What once started as a hobby, eventually transformed into a full-fledged business. He credits his passion for beer from his time living in Germany and to his wife who gifted him a homebrew kit over a decade ago. Pikes Peak Brewing Co. officially opened doors in May of 2011 and started a canning line in 2014; Chris and his wife would have never predicted that in 2020 they would be opening a second brewhouse in downtown Colorado Springs.

Starting Pikes Peak Brewing Co. didn’t happen overnight. It took years of tweaking recipes, business planning, and financial projections. As a veteran-owned business, he attributes his patience and dedication to his time spent in the military. In addition to his goal-oriented mindset, his success would not have been possible without the help of Academy Bank and Colorado Lending Source. Using a Small Business Administration 7(a) loan, Chris was able to fund the expansion of Pikes Peak Brewing Co. to open a second taproom in downtown Colorado Springs. 

Read more about Chris’ journey…

Why are you passionate about brewing?

I love everything about beer. It’s not just about drinking it; it’s both artistic and scientific with how you create recipes and keep batches consistent. It’s also about community. Even as a homebrewer, my neighbors would come over to try out my new beers. I just love the community aspect that brings people together through beer.

What is your competitive advantage?

During my time in the military, I lived in Germany, which helped spark my passion for beer and the community. I learned that a pub is not just a place where people drink. It’s a place where people gather, and I loved that sense of community. It set the foundation for what I wanted to create here. Pikes Peak Brewing Co. has a get-to-know-your-neighbor type of sentiment. So, what we do in the taste room is our big advantage. We’re building our community one beer at a time.

How has your experience in the military transferred to owning a business?

My military training has been incredibly helpful in owning a business. Always planning ahead for the future helped me with business planning. I took about five years to write my business plan to assess all of the what-if scenarios. They say you throw out your business plan the day you open, and that’s true, but you have to go through the planning process to identify your primary focus and why. Planning for the unknown helps give you a backup plan.

Is there anything you encountered with your business that you didn’t anticipate?

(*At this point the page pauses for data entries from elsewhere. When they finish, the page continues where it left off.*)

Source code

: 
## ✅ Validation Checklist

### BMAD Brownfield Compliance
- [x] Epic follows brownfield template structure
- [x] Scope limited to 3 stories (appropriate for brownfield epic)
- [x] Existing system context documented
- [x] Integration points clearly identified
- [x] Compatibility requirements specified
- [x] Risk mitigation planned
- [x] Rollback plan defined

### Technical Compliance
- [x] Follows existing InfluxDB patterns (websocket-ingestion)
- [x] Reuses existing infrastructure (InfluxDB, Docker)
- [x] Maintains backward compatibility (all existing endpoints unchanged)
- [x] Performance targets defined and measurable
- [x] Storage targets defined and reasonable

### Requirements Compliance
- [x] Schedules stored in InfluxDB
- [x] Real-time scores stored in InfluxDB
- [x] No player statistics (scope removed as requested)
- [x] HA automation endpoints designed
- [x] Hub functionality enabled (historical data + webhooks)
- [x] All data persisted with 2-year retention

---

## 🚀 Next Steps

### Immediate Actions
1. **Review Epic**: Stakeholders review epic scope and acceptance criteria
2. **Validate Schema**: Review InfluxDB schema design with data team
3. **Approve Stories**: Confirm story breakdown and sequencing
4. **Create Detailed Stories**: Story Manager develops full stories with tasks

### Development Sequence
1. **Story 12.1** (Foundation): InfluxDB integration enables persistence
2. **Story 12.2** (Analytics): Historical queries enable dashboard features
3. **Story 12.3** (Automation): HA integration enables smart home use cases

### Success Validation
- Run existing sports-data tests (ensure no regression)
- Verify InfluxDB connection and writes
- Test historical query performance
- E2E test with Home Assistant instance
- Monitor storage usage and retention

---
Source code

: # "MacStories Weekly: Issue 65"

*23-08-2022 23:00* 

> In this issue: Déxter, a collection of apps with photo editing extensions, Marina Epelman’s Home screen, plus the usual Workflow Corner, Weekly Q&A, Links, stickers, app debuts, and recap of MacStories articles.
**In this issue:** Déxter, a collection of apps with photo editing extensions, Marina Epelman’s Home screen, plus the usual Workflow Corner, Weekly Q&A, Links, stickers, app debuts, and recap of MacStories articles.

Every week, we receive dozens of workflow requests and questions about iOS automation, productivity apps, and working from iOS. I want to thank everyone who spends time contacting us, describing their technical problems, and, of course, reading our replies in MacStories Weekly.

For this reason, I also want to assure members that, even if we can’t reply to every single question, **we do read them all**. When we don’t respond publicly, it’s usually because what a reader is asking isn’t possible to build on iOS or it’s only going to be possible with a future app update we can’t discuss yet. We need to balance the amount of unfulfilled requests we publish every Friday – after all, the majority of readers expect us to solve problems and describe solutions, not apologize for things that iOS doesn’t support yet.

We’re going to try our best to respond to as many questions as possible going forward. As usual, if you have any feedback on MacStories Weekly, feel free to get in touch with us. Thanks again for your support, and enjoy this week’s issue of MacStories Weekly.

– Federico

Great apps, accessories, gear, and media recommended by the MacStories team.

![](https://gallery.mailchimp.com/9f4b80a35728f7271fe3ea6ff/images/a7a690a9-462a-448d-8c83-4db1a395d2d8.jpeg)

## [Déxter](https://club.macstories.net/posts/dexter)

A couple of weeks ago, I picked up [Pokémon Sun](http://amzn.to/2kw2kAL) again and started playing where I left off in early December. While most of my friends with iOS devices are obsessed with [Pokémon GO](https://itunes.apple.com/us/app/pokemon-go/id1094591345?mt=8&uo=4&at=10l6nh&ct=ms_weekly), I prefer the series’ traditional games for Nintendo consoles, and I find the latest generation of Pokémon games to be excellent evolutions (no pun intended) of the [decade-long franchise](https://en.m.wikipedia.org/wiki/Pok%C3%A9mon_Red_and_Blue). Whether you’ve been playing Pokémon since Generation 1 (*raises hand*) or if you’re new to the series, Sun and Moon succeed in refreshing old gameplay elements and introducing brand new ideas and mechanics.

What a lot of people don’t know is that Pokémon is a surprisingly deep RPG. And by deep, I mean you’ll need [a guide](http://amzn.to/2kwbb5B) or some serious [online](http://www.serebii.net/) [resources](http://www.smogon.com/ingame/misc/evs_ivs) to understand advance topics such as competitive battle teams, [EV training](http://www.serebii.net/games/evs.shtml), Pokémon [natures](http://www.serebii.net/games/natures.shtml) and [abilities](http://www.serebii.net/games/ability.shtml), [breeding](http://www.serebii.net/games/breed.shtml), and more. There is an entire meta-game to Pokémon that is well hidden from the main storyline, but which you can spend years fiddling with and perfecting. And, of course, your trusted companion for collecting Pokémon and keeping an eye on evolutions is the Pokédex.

There has certainly been a change in the market, especially with grocery stores selling full-strength beers. It used to be that brewers would go after out-of-state markets to increase distribution and sales. That model doesn’t work anymore and that’s only been in the past couple of years. I didn’t expect the market to change that quickly and is why we have to be really nimble. 

Why did you decide to work with Colorado Lending Source?

We started researching how to finance the second location of Pikes Peak Brewing Co. and decided to work with Academy Bank who introduced us to Colorado Lending Source. Both lenders had that small community bank feel and it wasn’t just about the numbers for them. They wanted to get to know us and our story.

What has helped you become a successful brewer and get to the production level you are today?

There was a lot of trial and error as a home-brewer. I would try a recipe over and over again, tweaking one ingredient at a time. That way I really understood what impacted the final product. It’s important to understand every element that goes into making a good beer.

Since opening in May of 2011, we’ve doubled in business every year. We opened our canning line in 2014, because distribution was the best way to scale at the time. We dabbled in exporting outside of Colorado, but our primary focus is here. Today the craft beer market is changing, which is why we are opening a second location in Colorado Springs.